:: Problem statement ::
Return every line in the entries below where the word "depth" shows up.

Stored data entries
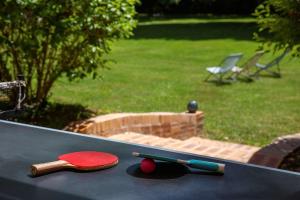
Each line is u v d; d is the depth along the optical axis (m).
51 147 2.16
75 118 6.18
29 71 6.20
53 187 1.69
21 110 4.29
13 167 1.88
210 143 5.97
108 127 5.90
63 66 6.24
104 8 5.93
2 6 5.69
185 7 32.62
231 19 28.59
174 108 8.12
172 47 17.00
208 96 9.12
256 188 1.70
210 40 18.88
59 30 5.79
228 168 1.90
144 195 1.62
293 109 8.12
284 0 4.96
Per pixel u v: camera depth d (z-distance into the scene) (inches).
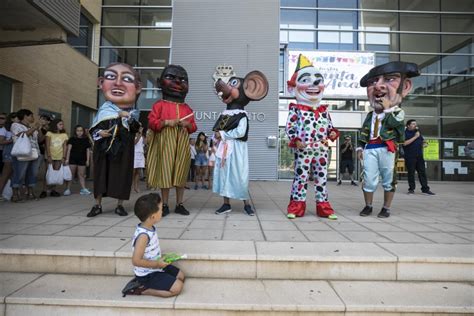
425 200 288.4
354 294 106.5
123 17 548.7
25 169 237.9
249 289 108.9
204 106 523.2
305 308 98.0
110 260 118.5
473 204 262.1
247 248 125.1
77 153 289.3
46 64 397.1
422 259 117.4
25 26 252.1
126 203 238.1
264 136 516.7
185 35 530.6
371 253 121.1
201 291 106.8
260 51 524.1
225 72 306.7
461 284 115.2
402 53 560.7
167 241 133.0
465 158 554.3
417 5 565.3
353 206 245.8
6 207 215.0
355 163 528.1
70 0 253.0
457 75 563.8
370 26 561.3
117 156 183.9
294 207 190.9
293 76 196.7
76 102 470.9
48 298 100.3
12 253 119.4
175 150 191.0
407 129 347.3
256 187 406.6
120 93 187.8
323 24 557.3
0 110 338.0
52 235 140.2
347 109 546.3
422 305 99.3
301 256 117.3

:: Problem solution ::
Each line is u v d; d is the depth along the optical axis (m).
Per pixel u v: camera depth d (z-distance into the scene) (inches).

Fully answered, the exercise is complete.